(Text from Woodland Trust website: www.woodlandtrust.org.uk)
State of the UK’s Woods and Trees 2021 by the Woodland Trust, is the first report of its kind laying out the facts and trends on the current state of the UK’s native woods and trees.
At a time when the demand for new woods and trees is escalating, our existing woods and trees are facing great pressure.
A good understanding of their current state will enable us all to realise their vital role in tackling climate change, improving our wellbeing, and recovering nature.
Our analysis has identified four significant findings about the state of woods and trees.

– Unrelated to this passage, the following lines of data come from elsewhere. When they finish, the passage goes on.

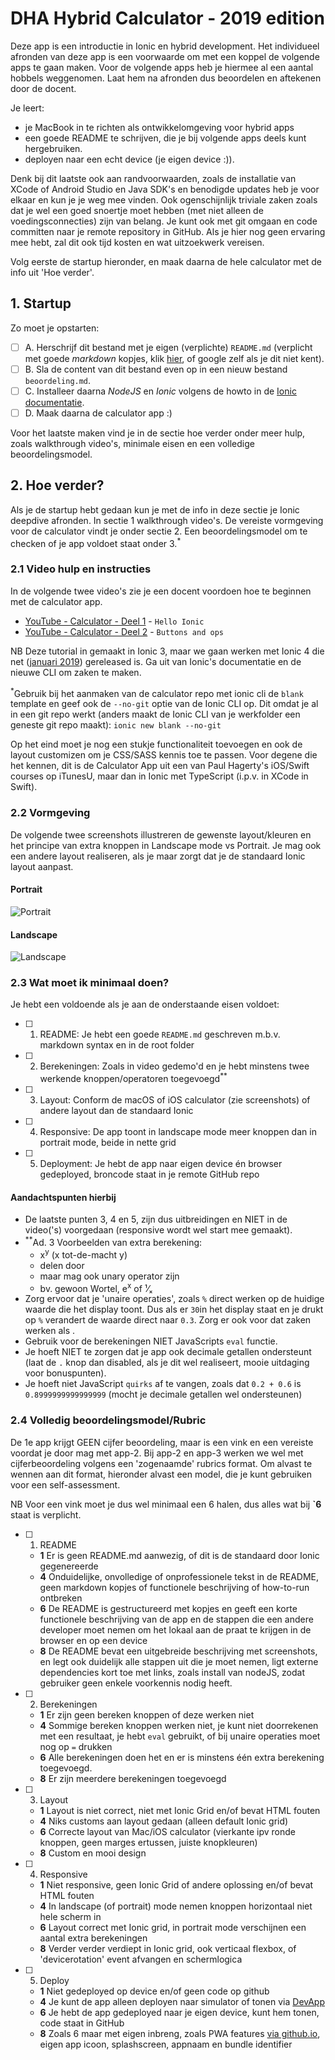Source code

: # DHA Hybrid Calculator - 2019 edition

Deze app is een introductie in Ionic en hybrid development. Het individueel afronden van deze app is een voorwaarde om met een koppel de volgende apps te gaan maken. Voor de volgende apps heb je hiermee al een aantal hobbels weggenomen. Laat hem na afronden dus beoordelen en aftekenen door de docent.

Je leert:
- je MacBook in te richten als ontwikkelomgeving voor hybrid apps
- een goede README te schrijven, die je bij volgende apps deels kunt hergebruiken.
- deployen naar een echt device (je eigen device :)). 

Denk bij dit laatste ook aan randvoorwaarden, zoals de installatie van XCode of Android Studio en Java SDK's en benodigde updates heb je voor elkaar en kun je je weg mee vinden. Ook ogenschijnlijk triviale zaken zoals dat je wel een goed snoertje moet hebben (met niet alleen de voedingsconnecties) zijn van belang. Je kunt ook met git omgaan en code committen naar je remote repository in GitHub. Als je hier nog geen ervaring mee hebt, zal dit ook tijd kosten en wat uitzoekwerk vereisen.

Volg eerste de startup hieronder, en maak daarna de hele calculator met de info uit 'Hoe verder'.

## 1. Startup
Zo moet je opstarten:
- [ ] A. Herschrijf dit bestand met je eigen (verplichte) `README.md` (verplicht met goede *markdown* kopjes, klik [hier](https://guides.github.com/features/mastering-markdown/), of google zelf als je dit niet kent).
- [ ] B. Sla de content van dit bestand even op in een nieuw bestand `beoordeling.md`.
- [ ] C. Installeer daarna *NodeJS* en *Ionic* volgens de howto in de [Ionic documentatie](https://beta.ionicframework.com/docs/installation/cli).
- [ ] D. Maak daarna de calculator app :)

Voor het laatste maken vind je in de sectie hoe verder onder meer hulp, zoals walkthrough video's, minimale eisen en een volledige beoordelingsmodel.

## 2. Hoe verder?
Als je de startup hebt gedaan kun je met de info in deze sectie je Ionic deepdive afronden. In sectie 1 walkthrough video's. De vereiste vormgeving voor de calculator vindt je onder sectie 2. Een beoordelingsmodel om te checken of je app voldoet staat onder 3.<sup>*</sup>

### 2.1 Video hulp en instructies
In de volgende twee video's zie je een docent voordoen hoe te beginnen met de calculator app. 
- [YouTube - Calculator - Deel 1](https://www.youtube.com/watch?v=twFWRCoDNeY) - `Hello Ionic`
- [YouTube - Calculator - Deel 2](https://www.youtube.com/watch?v=NZDRfn2enTU) - `Buttons and ops`

NB Deze tutorial in gemaakt in Ionic 3, maar we gaan werken met Ionic 4 die net ([januari 2019](https://blog.ionicframework.com/introducing-ionic-4-ionic-for-everyone)) gereleased is. Ga uit van Ionic's documentatie en de nieuwe CLI om zaken te maken.

<sup>*</sup>Gebruik bij het aanmaken van de calculator repo met ionic cli de `blank` template en geef ook de `--no-git` optie van de Ionic CLI op. Dit omdat je al in een git repo werkt (anders maakt de Ionic CLI van je werkfolder een geneste git repo maakt):
`ionic new blank --no-git`

Op het eind moet je nog een stukje functionaliteit toevoegen en ook de layout customizen om je CSS/SASS kennis toe te passen. Voor degene die het kennen, dit is de Calculator App uit een van Paul Hagerty's iOS/Swift courses op iTunesU, maar dan in Ionic met TypeScript (i.p.v. in XCode in Swift).

### 2.2 Vormgeving
De volgende twee screenshots illustreren de gewenste layout/kleuren en het principe van extra knoppen in Landscape mode vs Portrait. Je mag ook een andere layout realiseren, als je maar zorgt dat je de standaard Ionic layout aanpast.

#### Portrait
![Portrait](calc-portrait.png)

#### Landscape
![Landscape](calc-landscape.png)

### 2.3 Wat moet ik minimaal doen?
Je hebt een voldoende als je aan de onderstaande eisen voldoet:

- [ ] 1. README: Je hebt een goede `README.md` geschreven m.b.v. markdown syntax en in de root folder
- [ ] 2. Berekeningen: Zoals in video gedemo'd en je hebt minstens twee werkende knoppen/operatoren toegevoegd<sup>**</sup>
- [ ] 3. Layout: Conform de macOS of iOS calculator (zie screenshots) of andere layout dan de standaard Ionic
- [ ] 4. Responsive: De app toont in landscape mode meer knoppen dan in portrait mode, beide in nette grid
- [ ] 5. Deployment: Je hebt de app naar eigen device én browser gedeployed, broncode staat in je remote GitHub repo

#### Aandachtspunten hierbij
- De laatste punten 3, 4 en 5, zijn dus uitbreidingen en NIET in de video('s) voorgedaan (responsive wordt wel start mee gemaakt).
- <sup>**</sup>Ad. 3 Voorbeelden van extra berekening:
    - x<sup>y</sup> (x tot-de-macht y)
    - delen door
    - maar mag ook unary operator zijn
    - bv. gewoon Wortel, e<sup>x</sup> of ¹⁄ₓ
- Zorg ervoor dat je 'unaire operaties', zoals `%` direct werken op de huidige waarde die het display toont. Dus als er `30`in het display staat en je drukt op `%` verandert de waarde direct naar `0.3`. Zorg er ook voor dat zaken werken als .
- Gebruik voor de berekeningen NIET JavaScripts `eval` functie.
- Je hoeft NIET te zorgen dat je app ook decimale getallen ondersteunt (laat de `.` knop dan disabled, als je dit wel realiseert, mooie uitdaging voor bonuspunten).
- Je hoeft niet JavaScript `quirks` af te vangen, zoals dat `0.2 + 0.6` is `0.8999999999999999` (mocht je decimale getallen wel ondersteunen)

### 2.4 Volledig beoordelingsmodel/Rubric
De 1e app krijgt GEEN cijfer beoordeling, maar is een vink en een vereiste voordat je door mag met app-2. Bij app-2 en app-3 werken we wel met  cijferbeoordeling volgens een 'zogenaamde' rubrics format. Om alvast te wennen aan dit format, hieronder alvast een model, die je kunt gebruiken voor een self-assessment.

NB Voor een vink moet je dus wel minimaal een 6 halen, dus alles wat bij **`6** staat is verplicht.

- [ ] 1. README 
    - **1** Er is geen README.md aanwezig, of dit is de standaard door Ionic gegenereerde
    - **4** Onduidelijke, onvolledige of onprofessionele tekst in de README, geen markdown kopjes of functionele beschrijving of how-to-run ontbreken
    - **6** De README is gestructureerd met kopjes en geeft een korte functionele beschrijving van de app en de stappen die een andere developer moet nemen om het lokaal aan de praat te krijgen in de browser en op een device
    - **8** De README bevat een uitgebreide beschrijving met screenshots, en legt ook duidelijk alle stappen uit die je moet nemen, ligt externe dependencies kort toe met links, zoals install van nodeJS, zodat gebruiker geen enkele voorkennis nodig heeft.

- [ ] 2. Berekeningen
   - **1** Er zijn geen bereken knoppen of deze werken niet
   - **4** Sommige bereken knoppen werken niet, je kunt niet doorrekenen met een resultaat, je hebt `eval` gebruikt, of bij unaire operaties moet nog op `=` drukken
   - **6** Alle berekeningen doen het en er is minstens één extra berekening toegevoegd.
   - **8** Er zijn meerdere berekeningen toegevoegd

- [ ] 3. Layout
    - **1** Layout is niet correct, niet met Ionic Grid en/of bevat HTML fouten
    - **4** Niks customs aan layout gedaan (alleen default Ionic grid)
    - **6** Correcte layout van Mac/iOS calculator (vierkante ipv ronde knoppen, geen marges ertussen, juiste knopkleuren)
    - **8** Custom en mooi design

- [ ] 4. Responsive
    - **1** Niet responsive, geen Ionic Grid of andere oplossing en/of bevat HTML fouten
    - **4** In landscape (of portrait) mode nemen knoppen horizontaal niet hele scherm in
    - **6** Layout correct met Ionic grid, in portrait mode verschijnen een aantal extra berekeningen
    - **8** Verder verder verdiept in Ionic grid, ook verticaal flexbox, of 'devicerotation' event afvangen en schermlogica

- [ ] 5. Deploy
    - **1** Niet gedeployed op device en/of geen code op github
    - **4** Je kunt de app alleen deployen naar simulator of tonen via [DevApp](https://ionicframework.com/docs/pro/devapp/)
    - **6** Je hebt de app gedeployed naar je eigen device, kunt hem tonen, code staat in GitHub
    - **8** Zoals 6 maar met eigen inbreng, zoals PWA features [via github.io](https://github.com/angular-schule/angular-cli-ghpages), eigen app icoon, splashscreen, appnaam en bundle identifier

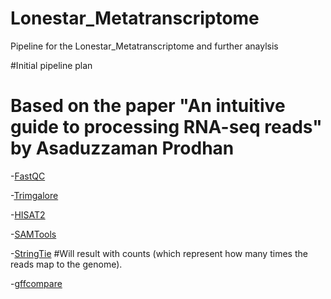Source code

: # Lonestar_Metatranscriptome
Pipeline for the Lonestar_Metatranscriptome and further anaylsis

#Initial pipeline plan
# Based on the paper "An intuitive guide to processing RNA-seq reads" by Asaduzzaman Prodhan
-[FastQC](https://www.bioinformatics.babraham.ac.uk/projects/fastqc/) 

-[Trimgalore](https://github.com/FelixKrueger/TrimGalore)

-[HISAT2](https://daehwankimlab.github.io/hisat2/)

-[SAMTools](https://www.htslib.org/)

-[StringTie](https://github.com/gpertea/stringtie)
#Will result with counts (which represent how many times the reads map to the genome).

-[gffcompare](https://ccb.jhu.edu/software/stringtie/gffcompare.shtml)
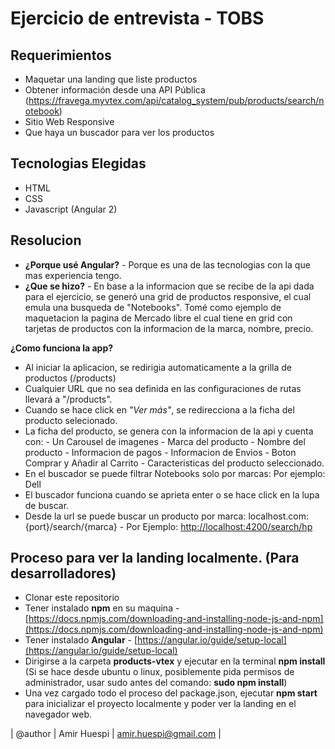 # Ejercicio de entrevista - TOBS

 

## Requerimientos
-   Maquetar una landing que liste productos
-   Obtener información desde una API Pública 			    (https://fravega.myvtex.com/api/catalog_system/pub/products/search/notebook)
-   Sitio Web Responsive
-   Que haya un buscador para ver los productos
    
## Tecnologias Elegidas
- HTML
- CSS
- Javascript (Angular 2)

## Resolucion
- **¿Porque usé Angular?** - Porque es una de las tecnologias con la que mas experiencia tengo.
- **¿Que se hizo?** - En base a la informacion que se recibe de la api dada para el ejercicio, se generó una grid de productos responsive, el cual emula una busqueda de "Notebooks". 
Tomé como ejemplo de maquetacion la pagina de Mercado libre el cual tiene en grid con tarjetas de productos con la informacion de la marca, nombre, precio.

**¿Como funciona la app?**   
 - Al iniciar la aplicacion, se redirigia automaticamente a la grilla de productos (/products)
 - Cualquier URL que no sea definida en las configuraciones de rutas llevará a "/products".
 - Cuando se hace click en *"Ver más"*, se redirecciona a la ficha del producto selecionado.
 - La ficha del producto, se genera con la informacion de la api y cuenta con:
		 - Un Carousel de imagenes 
		 - Marca del producto
		 - Nombre del producto
		 - Informacion de pagos
		 - Informacion de Envios
		 - Boton Comprar y Añadir al Carrito
		 - Caracteristicas del producto seleccionado. 
 - En el buscador se puede filtrar Notebooks solo por marcas: Por ejemplo: Dell
 - El buscador funciona cuando se aprieta enter o se hace click en la lupa de buscar.
 - Desde la url se puede buscar un producto por marca: localhost.com:{port}/search/{marca}
		 - Por Ejemplo: [http://localhost:4200/search/hp](http://localhost:4200/search/hp)

## Proceso para ver la landing localmente. (Para desarrolladores)

 - Clonar este repositorio
 - Tener instalado **npm** en su maquina - [https://docs.npmjs.com/downloading-and-installing-node-js-and-npm](https://docs.npmjs.com/downloading-and-installing-node-js-and-npm)
 - Tener instalado **Angular** - [https://angular.io/guide/setup-local](https://angular.io/guide/setup-local)
 - Dirigirse a la carpeta **products-vtex** y ejecutar en la terminal **npm install** (Si se hace desde ubuntu o linux, posiblemente pida permisos de administrador, usar sudo antes del comando: **sudo npm install**)
 - Una vez cargado todo el proceso del package.json, ejecutar **npm start** para inicializar el proyecto localmente y poder ver la landing en el navegador web.

| @author | Amir Huespi  | amir.huespi@gmail.com |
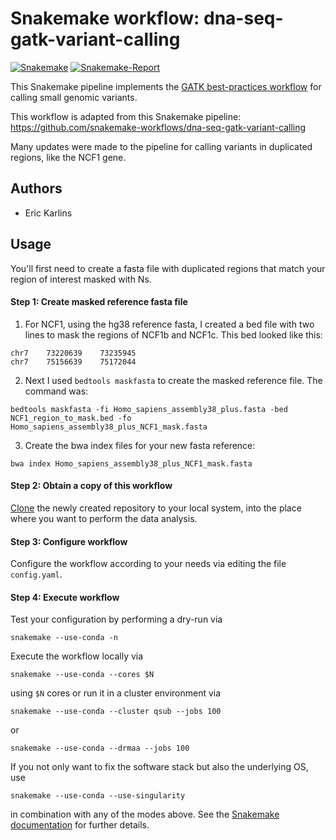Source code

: # Snakemake workflow: dna-seq-gatk-variant-calling

[![Snakemake](https://img.shields.io/badge/snakemake-≥5.7.1-brightgreen.svg)](https://snakemake.readthedocs.io)
[![Snakemake-Report](https://img.shields.io/badge/snakemake-report-green.svg)](https://cdn.rawgit.com/snakemake-workflows/dna-seq-gatk-variant-calling/master/.test/report.html)

This Snakemake pipeline implements the [GATK best-practices workflow](https://software.broadinstitute.org/gatk/best-practices/workflow?id=11145) for calling small genomic variants.

This workflow is adapted from this Snakemake pipeline: https://github.com/snakemake-workflows/dna-seq-gatk-variant-calling

Many updates were made to the pipeline for calling variants in duplicated regions, like the NCF1 gene.

## Authors

* Eric Karlins


## Usage

You'll first need to create a fasta file with duplicated regions that match your region of interest masked with Ns.

#### Step 1: Create masked reference fasta file

1. For NCF1, using the hg38 reference fasta, I created a bed file with two lines to mask the regions of NCF1b and NCF1c. This bed looked like this:
```
chr7    73220639    73235945
chr7    75156639    75172044
```

2. Next I used `bedtools maskfasta` to create the masked reference file. The command was:

```
bedtools maskfasta -fi Homo_sapiens_assembly38_plus.fasta -bed NCF1_region_to_mask.bed -fo Homo_sapiens_assembly38_plus_NCF1_mask.fasta
```

3. Create the bwa index files for your new fasta reference:
   
```
bwa index Homo_sapiens_assembly38_plus_NCF1_mask.fasta
```

#### Step 2: Obtain a copy of this workflow

[Clone](https://help.github.com/en/articles/cloning-a-repository) the newly created repository to your local system, into the place where you want to perform the data analysis.

#### Step 3: Configure workflow

Configure the workflow according to your needs via editing the file `config.yaml`.

#### Step 4: Execute workflow

Test your configuration by performing a dry-run via

    snakemake --use-conda -n

Execute the workflow locally via

    snakemake --use-conda --cores $N

using `$N` cores or run it in a cluster environment via

    snakemake --use-conda --cluster qsub --jobs 100

or

    snakemake --use-conda --drmaa --jobs 100

If you not only want to fix the software stack but also the underlying OS, use

    snakemake --use-conda --use-singularity

in combination with any of the modes above.
See the [Snakemake documentation](https://snakemake.readthedocs.io/en/stable/executable.html) for further details.
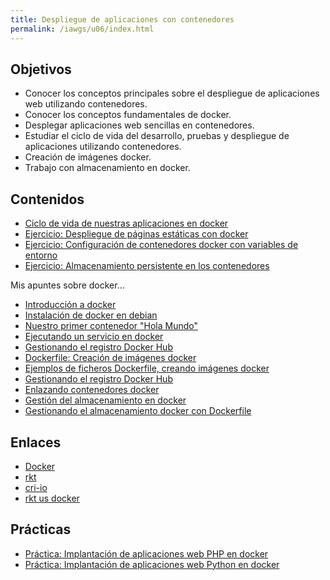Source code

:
```yaml
---
title: Despliegue de aplicaciones con contenedores
permalink: /iawgs/u06/index.html
---
```


## Objetivos

* Conocer los conceptos principales sobre el despliegue de aplicaciones web utilizando contenedores.
* Conocer los conceptos fundamentales de docker.
* Desplegar aplicaciones web sencillas en contenedores.
* Estudiar el ciclo de vida del desarrollo, pruebas y despliegue de aplicaciones utilizando contenedores.
* Creación de imágenes docker.
* Trabajo con almacenamiento en docker.

## Contenidos

* [Ciclo de vida de nuestras aplicaciones en docker](https://iesgn.github.io/cloudandrelated/es_docker.html#/)
* [Ejercicio: Despliegue de páginas estáticas con docker](docker1.html)
* [Ejercicio: Configuración de contenedores docker con variables de entorno](docker2.html)
* [Ejercicio: Almacenamiento persistente en los contenedores](docker4.html)


Mis apuntes sobre docker...

* [Introducción a docker](https://www.josedomingo.org/pledin/2015/12/introduccion-a-docker/)
* [Instalación de docker en debian](https://docs.docker.com/engine/installation/linux/docker-ce/debian/)
* [Nuestro primer contenedor "Hola Mundo"](http://iaw.readthedocs.io/es/latest/unidades/u6/primerospasos.html)
* [Ejecutando un servicio en docker](http://iaw.readthedocs.io/es/latest/unidades/u6/servicio.html)
* [Gestionando el registro Docker Hub](http://iaw.readthedocs.io/es/latest/unidades/u6/registro.html)
* [Dockerfile: Creación de imágenes docker](https://www.josedomingo.org/pledin/2016/02/dockerfile-creacion-de-imagenes-docker/)
* [Ejemplos de ficheros Dockerfile, creando imágenes docker](https://www.josedomingo.org/pledin/2016/02/ejemplos-de-ficheros-dockerfile-creando-imagenes-docker/)
* [Gestionando el registro Docker Hub](https://www.josedomingo.org/pledin/2016/02/gestionando-el-registro-docker-hub/)
* [Enlazando contenedores docker](https://www.josedomingo.org/pledin/2016/02/enlazando-contenedores-docker/)
* [Gestión del almacenamiento en docker](https://www.josedomingo.org/pledin/2016/05/gestion-del-almacenamiento-en-docker/)
* [Gestionando el almacenamiento docker con Dockerfile](https://www.josedomingo.org/pledin/2016/11/gestionando-el-almacenamiento-docker-con-dockerfile/)

## Enlaces

* [Docker](https://www.docker.com/)
* [rkt](https://coreos.com/rkt/)
* [cri-io](http://cri-o.io/)
* [rkt us docker](https://coreos.com/rkt/docs/latest/rkt-vs-other-projects.html#rkt-vs-docker)

## Prácticas

* [Práctica: Implantación de aplicaciones web PHP en docker](docker_php.html)
* [Práctica: Implantación de aplicaciones web Python en docker](docker_python.html)

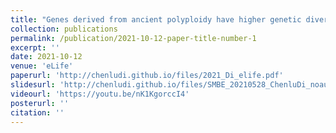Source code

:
 ```yaml
---
title: "Genes derived from ancient polyploidy have higher genetic diversity and are associated with domestication in \textit{{Brassica} rapa"
collection: publications
permalink: /publication/2021-10-12-paper-title-number-1
excerpt: '' 
date: 2021-10-12
venue: 'eLife'
paperurl: 'http://chenludi.github.io/files/2021_Di_elife.pdf'
slidesurl: 'http://chenludi.github.io/files/SMBE_20210528_ChenluDi_noaudio_0528.pdf'
videourl: 'https://youtu.be/nK1KgorccI4'
posterurl: ''
citation: ''
---
```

- 1. Woodland cover is gradually increasing, but woodland wildlife is decreasing
The trends for the UKs woods and trees are concerning. The UK’s woodland cover has more than doubled in the last 100 years, but much of this is non-native trees. Existing native woodlands are isolated, in poor ecological condition and there has been a decline in woodland wildlife.
- 2. Woods and trees are vital for a healthy, happy society
They lock up carbon to fight climate change, improve our health, wellbeing and education, reduce pollution and flooding, and support people, wildlife and livestock.
- 3. Woods and trees are subject to a barrage of coinciding threats
Threats range from direct woodland loss to more insidious influences from climate impacts, imported diseases, invasive plants, mammal browsing and air pollutants.
- 4. Not nearly enough is being done
The report is a loud and clear warning sign that more needs to be done to protect and expand our woods and trees. We urgently need to scale up the many inspiring initiatives to create native woods, put more individual trees back in the landscape, and restore damaged woods.